■ Problem to solve ■
For the records that follow, say how many lines have the word "CreativeWork" in them. Write the number and nothing more.

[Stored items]
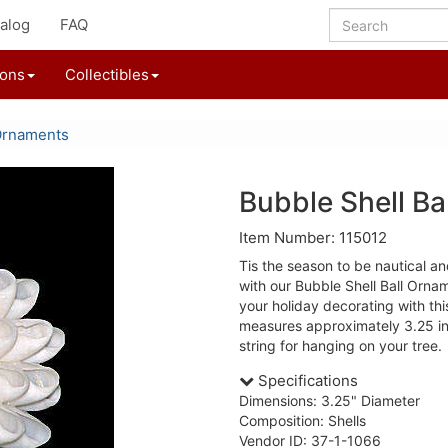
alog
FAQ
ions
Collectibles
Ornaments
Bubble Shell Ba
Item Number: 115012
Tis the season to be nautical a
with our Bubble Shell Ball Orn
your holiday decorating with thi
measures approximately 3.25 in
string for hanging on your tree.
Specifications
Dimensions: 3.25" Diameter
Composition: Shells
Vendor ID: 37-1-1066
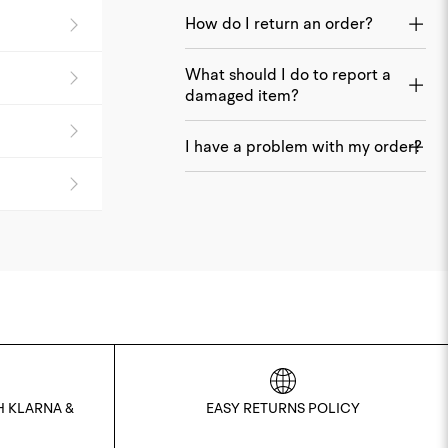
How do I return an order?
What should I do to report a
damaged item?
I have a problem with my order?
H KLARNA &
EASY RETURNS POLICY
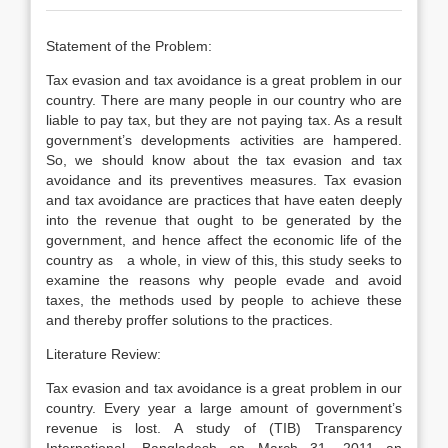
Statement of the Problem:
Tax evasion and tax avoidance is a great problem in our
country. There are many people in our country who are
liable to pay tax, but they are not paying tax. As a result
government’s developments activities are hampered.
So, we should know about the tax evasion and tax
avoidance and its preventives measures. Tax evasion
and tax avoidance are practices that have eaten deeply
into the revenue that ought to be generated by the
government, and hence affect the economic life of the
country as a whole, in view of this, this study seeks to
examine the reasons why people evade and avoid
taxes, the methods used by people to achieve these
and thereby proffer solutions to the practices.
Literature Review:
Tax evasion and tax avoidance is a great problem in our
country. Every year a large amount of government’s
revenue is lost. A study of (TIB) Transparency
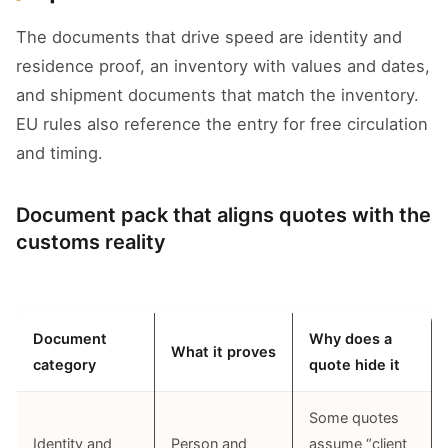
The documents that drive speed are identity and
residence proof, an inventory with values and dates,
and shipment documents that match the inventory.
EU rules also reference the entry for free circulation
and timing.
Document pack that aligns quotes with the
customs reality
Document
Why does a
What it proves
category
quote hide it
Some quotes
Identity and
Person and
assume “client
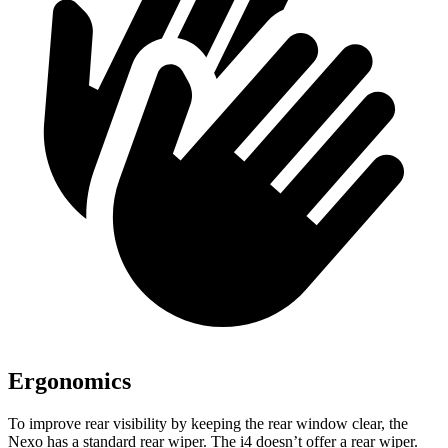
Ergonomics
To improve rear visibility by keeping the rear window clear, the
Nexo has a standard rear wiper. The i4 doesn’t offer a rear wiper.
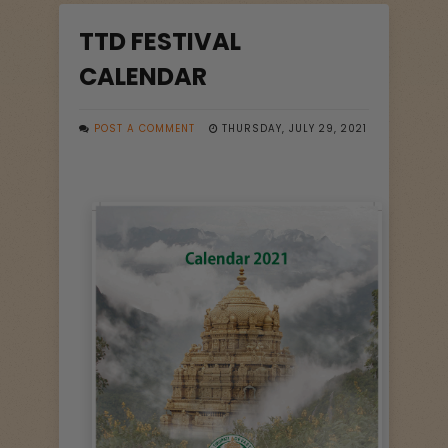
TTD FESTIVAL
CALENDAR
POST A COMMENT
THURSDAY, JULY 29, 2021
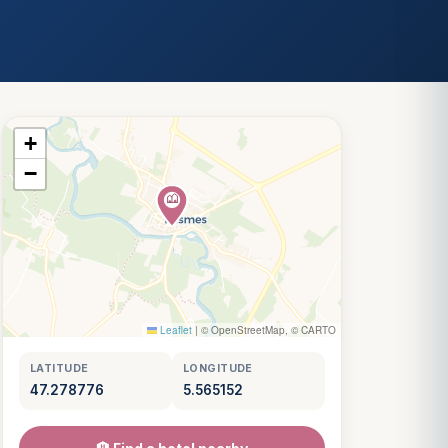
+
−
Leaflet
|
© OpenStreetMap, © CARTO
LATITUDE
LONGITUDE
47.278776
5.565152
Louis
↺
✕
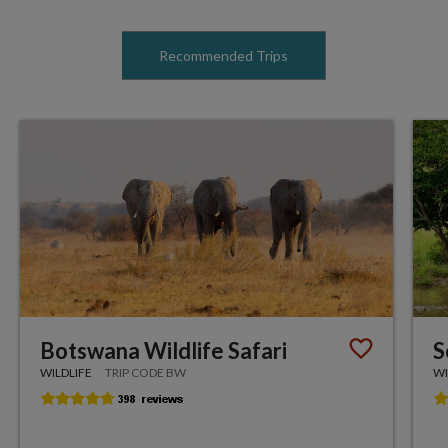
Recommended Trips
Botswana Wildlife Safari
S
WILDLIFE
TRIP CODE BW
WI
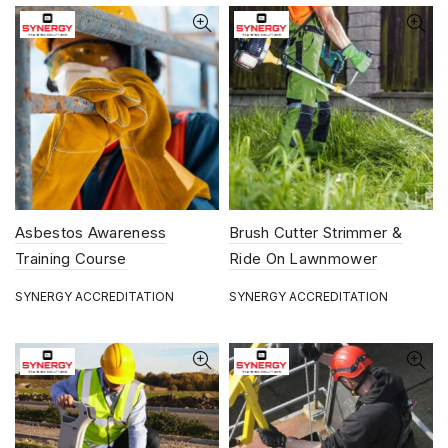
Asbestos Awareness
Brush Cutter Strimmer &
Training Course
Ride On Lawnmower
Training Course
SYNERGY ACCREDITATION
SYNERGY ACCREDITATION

==

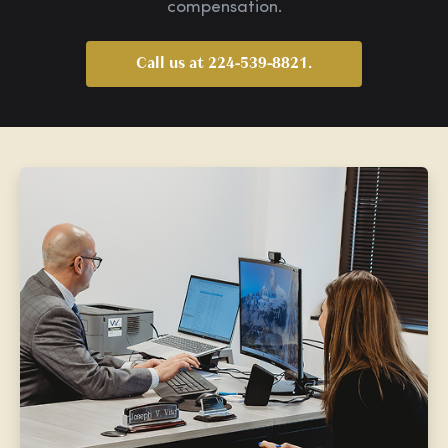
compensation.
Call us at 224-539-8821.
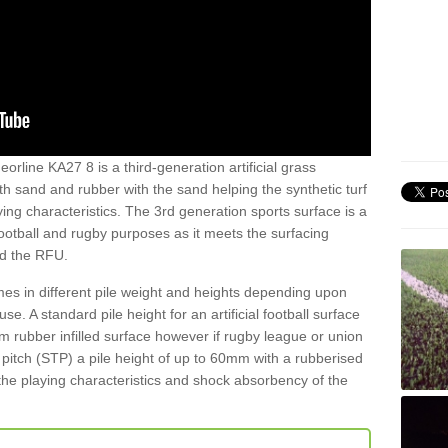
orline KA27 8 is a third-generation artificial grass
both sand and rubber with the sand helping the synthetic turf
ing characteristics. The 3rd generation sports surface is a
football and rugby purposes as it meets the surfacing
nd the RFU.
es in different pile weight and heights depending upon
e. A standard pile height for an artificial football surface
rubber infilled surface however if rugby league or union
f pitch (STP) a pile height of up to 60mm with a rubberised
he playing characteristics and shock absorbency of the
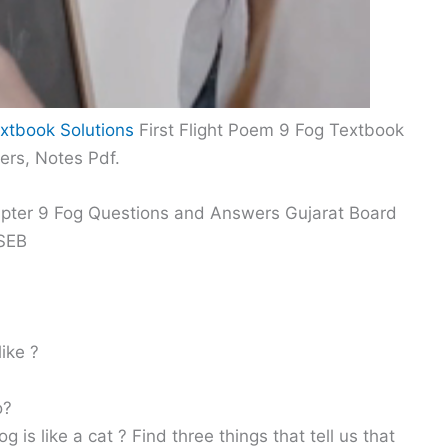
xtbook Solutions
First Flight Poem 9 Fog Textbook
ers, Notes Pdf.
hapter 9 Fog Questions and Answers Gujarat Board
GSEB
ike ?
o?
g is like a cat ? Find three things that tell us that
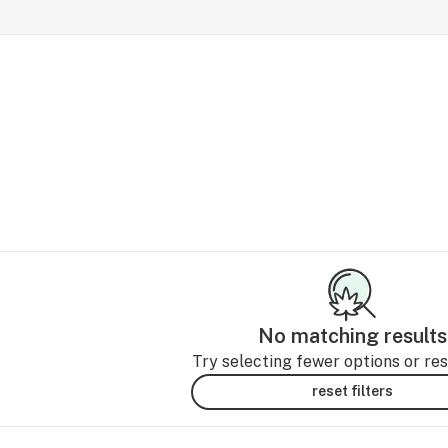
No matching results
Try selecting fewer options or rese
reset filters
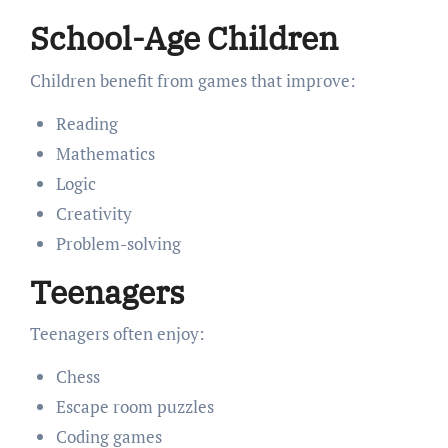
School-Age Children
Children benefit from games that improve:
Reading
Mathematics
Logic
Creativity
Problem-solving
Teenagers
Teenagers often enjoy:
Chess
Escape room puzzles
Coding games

--

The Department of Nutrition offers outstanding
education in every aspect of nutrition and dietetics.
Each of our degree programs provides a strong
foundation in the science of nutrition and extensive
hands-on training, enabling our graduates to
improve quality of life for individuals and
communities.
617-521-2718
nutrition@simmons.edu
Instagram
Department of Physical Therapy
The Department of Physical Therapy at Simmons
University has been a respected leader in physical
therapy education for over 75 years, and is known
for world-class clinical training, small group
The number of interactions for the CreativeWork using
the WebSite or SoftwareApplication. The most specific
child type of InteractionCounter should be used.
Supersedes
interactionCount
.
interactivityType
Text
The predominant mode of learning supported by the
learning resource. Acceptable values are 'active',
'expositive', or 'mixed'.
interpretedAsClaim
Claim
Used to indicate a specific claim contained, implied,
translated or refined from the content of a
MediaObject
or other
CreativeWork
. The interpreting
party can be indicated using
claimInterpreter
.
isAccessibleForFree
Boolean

■ Answer to this problem ■
2